START Data shown
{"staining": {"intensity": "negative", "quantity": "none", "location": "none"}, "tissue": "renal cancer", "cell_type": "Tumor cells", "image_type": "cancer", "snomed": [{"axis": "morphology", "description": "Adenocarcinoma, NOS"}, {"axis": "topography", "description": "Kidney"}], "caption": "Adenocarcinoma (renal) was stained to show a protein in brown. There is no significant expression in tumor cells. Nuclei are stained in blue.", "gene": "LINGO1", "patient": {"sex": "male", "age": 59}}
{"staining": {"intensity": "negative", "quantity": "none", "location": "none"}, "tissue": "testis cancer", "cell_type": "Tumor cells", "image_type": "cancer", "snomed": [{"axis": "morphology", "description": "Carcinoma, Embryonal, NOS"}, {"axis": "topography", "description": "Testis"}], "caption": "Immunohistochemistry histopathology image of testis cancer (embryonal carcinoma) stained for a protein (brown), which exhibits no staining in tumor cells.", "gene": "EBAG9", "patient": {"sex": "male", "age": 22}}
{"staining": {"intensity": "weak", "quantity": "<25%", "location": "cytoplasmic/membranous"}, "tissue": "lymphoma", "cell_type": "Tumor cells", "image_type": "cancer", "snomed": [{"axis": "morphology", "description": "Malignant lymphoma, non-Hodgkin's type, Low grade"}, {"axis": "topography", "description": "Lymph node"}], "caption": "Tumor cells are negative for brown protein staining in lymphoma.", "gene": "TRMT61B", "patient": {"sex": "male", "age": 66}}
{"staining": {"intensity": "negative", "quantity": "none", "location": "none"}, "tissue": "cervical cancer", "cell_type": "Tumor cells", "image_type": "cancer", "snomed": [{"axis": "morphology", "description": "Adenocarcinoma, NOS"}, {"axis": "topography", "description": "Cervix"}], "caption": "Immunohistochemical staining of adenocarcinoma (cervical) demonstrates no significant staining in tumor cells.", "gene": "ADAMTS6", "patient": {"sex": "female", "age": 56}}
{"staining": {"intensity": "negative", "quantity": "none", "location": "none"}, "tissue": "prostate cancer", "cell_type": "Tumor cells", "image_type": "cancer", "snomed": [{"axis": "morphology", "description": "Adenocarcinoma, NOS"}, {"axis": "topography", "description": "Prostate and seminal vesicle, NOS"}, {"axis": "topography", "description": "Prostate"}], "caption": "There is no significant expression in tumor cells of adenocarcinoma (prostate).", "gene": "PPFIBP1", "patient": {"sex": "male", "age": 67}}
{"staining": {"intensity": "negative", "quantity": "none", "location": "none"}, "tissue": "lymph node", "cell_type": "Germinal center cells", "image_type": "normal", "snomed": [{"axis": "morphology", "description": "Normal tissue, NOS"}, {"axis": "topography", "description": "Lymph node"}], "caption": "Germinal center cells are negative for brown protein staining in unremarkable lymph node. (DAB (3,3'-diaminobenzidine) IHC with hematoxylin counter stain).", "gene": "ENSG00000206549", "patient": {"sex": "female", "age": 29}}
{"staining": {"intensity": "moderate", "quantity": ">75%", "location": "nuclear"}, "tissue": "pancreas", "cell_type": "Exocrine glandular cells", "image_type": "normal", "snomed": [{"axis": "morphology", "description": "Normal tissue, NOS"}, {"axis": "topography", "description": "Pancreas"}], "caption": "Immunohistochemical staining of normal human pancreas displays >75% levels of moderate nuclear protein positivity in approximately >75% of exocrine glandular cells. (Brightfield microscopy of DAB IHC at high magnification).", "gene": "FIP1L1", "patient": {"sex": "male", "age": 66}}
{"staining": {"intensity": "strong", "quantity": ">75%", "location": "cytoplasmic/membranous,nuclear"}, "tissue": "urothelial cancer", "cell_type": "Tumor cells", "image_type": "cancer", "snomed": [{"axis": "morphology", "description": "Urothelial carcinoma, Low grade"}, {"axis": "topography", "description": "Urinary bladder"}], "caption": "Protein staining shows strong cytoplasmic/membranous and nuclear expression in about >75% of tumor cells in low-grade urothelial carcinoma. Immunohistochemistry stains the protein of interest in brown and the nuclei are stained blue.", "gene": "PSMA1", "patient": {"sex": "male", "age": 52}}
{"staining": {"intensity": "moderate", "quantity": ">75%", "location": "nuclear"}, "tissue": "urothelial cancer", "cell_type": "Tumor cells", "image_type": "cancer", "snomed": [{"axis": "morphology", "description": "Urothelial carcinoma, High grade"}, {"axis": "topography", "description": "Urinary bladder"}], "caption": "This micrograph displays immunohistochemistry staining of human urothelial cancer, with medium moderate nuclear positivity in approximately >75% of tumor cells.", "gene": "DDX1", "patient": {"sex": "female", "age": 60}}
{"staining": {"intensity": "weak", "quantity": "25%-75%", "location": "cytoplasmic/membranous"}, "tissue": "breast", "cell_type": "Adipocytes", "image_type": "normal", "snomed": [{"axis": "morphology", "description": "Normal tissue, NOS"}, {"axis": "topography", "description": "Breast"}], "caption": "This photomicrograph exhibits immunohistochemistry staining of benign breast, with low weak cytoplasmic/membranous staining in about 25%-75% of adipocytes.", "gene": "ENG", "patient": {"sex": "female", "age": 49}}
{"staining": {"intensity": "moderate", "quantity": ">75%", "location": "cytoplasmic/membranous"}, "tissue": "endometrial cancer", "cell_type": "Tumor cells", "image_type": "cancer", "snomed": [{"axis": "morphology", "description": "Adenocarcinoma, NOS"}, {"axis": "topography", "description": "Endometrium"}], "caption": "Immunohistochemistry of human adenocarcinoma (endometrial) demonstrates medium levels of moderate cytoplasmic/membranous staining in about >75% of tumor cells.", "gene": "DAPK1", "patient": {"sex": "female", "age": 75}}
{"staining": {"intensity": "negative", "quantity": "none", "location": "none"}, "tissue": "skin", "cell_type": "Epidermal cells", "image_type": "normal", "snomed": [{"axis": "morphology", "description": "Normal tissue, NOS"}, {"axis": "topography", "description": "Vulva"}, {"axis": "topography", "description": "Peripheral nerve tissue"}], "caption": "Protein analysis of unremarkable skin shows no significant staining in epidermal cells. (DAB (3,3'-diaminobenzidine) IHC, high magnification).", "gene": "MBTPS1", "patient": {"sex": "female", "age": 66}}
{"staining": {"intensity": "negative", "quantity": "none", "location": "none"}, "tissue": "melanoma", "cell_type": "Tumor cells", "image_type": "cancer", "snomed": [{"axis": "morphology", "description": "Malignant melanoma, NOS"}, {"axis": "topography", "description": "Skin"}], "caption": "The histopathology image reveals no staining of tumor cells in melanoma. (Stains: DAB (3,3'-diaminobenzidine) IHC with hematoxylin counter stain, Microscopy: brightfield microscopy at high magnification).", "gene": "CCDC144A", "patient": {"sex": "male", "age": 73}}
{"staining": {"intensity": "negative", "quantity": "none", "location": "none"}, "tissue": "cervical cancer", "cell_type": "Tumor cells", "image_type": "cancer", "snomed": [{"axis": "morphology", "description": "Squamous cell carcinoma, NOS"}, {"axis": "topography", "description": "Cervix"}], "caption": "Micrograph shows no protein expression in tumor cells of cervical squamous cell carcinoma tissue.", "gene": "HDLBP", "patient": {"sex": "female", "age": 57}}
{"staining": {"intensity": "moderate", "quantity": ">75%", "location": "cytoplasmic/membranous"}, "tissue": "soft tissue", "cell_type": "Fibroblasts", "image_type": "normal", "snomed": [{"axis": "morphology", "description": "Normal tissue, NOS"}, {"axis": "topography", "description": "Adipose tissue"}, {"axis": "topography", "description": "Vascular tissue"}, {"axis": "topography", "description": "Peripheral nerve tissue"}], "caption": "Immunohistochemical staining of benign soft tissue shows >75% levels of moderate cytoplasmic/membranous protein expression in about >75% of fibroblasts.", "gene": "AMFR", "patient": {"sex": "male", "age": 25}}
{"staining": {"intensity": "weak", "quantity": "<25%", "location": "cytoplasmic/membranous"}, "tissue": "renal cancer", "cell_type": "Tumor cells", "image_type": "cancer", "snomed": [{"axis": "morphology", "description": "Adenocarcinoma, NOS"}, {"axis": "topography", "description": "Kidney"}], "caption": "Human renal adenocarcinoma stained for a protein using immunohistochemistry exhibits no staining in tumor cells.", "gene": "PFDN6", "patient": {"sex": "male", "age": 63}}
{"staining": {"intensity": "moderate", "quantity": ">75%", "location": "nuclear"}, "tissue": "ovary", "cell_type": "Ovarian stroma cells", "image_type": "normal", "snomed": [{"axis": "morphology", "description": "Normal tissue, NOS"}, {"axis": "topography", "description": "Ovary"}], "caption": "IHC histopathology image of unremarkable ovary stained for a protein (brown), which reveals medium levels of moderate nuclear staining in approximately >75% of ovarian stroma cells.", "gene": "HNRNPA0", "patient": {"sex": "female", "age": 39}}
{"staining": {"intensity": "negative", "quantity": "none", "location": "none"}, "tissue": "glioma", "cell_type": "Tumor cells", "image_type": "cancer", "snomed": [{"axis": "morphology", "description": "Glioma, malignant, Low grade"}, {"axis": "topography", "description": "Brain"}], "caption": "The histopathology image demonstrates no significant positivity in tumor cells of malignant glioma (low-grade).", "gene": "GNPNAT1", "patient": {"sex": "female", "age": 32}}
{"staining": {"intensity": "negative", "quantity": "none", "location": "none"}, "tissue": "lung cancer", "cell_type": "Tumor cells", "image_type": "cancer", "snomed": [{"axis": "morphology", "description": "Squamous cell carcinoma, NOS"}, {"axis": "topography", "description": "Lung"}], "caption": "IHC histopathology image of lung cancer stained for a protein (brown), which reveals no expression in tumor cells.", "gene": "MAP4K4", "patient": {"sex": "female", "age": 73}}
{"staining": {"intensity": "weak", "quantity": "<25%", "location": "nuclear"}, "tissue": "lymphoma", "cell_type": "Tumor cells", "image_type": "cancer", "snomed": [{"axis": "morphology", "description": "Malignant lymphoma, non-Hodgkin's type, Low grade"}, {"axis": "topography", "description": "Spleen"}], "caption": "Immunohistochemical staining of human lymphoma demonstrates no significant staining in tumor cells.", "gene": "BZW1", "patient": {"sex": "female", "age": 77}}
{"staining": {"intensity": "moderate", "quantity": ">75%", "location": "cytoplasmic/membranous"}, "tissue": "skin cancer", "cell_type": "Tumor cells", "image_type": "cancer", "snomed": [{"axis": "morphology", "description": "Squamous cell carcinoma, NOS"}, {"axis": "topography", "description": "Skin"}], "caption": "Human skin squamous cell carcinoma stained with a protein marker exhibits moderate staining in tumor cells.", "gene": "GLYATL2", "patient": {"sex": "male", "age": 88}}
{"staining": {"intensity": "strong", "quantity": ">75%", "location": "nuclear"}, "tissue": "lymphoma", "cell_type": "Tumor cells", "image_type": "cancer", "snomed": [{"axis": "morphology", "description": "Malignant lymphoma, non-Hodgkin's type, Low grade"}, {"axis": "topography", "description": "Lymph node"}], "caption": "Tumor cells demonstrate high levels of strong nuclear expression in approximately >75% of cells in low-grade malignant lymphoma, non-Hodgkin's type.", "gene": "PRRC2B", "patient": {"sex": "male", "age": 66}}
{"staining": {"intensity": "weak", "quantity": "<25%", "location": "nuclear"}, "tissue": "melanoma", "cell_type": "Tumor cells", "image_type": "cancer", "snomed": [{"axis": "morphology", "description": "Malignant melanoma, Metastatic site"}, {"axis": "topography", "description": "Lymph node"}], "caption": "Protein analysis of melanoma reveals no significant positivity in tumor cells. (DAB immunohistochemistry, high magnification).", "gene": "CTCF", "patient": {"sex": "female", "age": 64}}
END Data shown
- _Task details_:
Reproduce the entries above exactly, but only the lines between the line holding "histopathology image reveals" and the line holding "renal adenocarcinoma stained", inclusive.

- _Reply_:
{"staining": {"intensity": "negative", "quantity": "none", "location": "none"}, "tissue": "melanoma", "cell_type": "Tumor cells", "image_type": "cancer", "snomed": [{"axis": "morphology", "description": "Malignant melanoma, NOS"}, {"axis": "topography", "description": "Skin"}], "caption": "The histopathology image reveals no staining of tumor cells in melanoma. (Stains: DAB (3,3'-diaminobenzidine) IHC with hematoxylin counter stain, Microscopy: brightfield microscopy at high magnification).", "gene": "CCDC144A", "patient": {"sex": "male", "age": 73}}
{"staining": {"intensity": "negative", "quantity": "none", "location": "none"}, "tissue": "cervical cancer", "cell_type": "Tumor cells", "image_type": "cancer", "snomed": [{"axis": "morphology", "description": "Squamous cell carcinoma, NOS"}, {"axis": "topography", "description": "Cervix"}], "caption": "Micrograph shows no protein expression in tumor cells of cervical squamous cell carcinoma tissue.", "gene": "HDLBP", "patient": {"sex": "female", "age": 57}}
{"staining": {"intensity": "moderate", "quantity": ">75%", "location": "cytoplasmic/membranous"}, "tissue": "soft tissue", "cell_type": "Fibroblasts", "image_type": "normal", "snomed": [{"axis": "morphology", "description": "Normal tissue, NOS"}, {"axis": "topography", "description": "Adipose tissue"}, {"axis": "topography", "description": "Vascular tissue"}, {"axis": "topography", "description": "Peripheral nerve tissue"}], "caption": "Immunohistochemical staining of benign soft tissue shows >75% levels of moderate cytoplasmic/membranous protein expression in about >75% of fibroblasts.", "gene": "AMFR", "patient": {"sex": "male", "age": 25}}
{"staining": {"intensity": "weak", "quantity": "<25%", "location": "cytoplasmic/membranous"}, "tissue": "renal cancer", "cell_type": "Tumor cells", "image_type": "cancer", "snomed": [{"axis": "morphology", "description": "Adenocarcinoma, NOS"}, {"axis": "topography", "description": "Kidney"}], "caption": "Human renal adenocarcinoma stained for a protein using immunohistochemistry exhibits no staining in tumor cells.", "gene": "PFDN6", "patient": {"sex": "male", "age": 63}}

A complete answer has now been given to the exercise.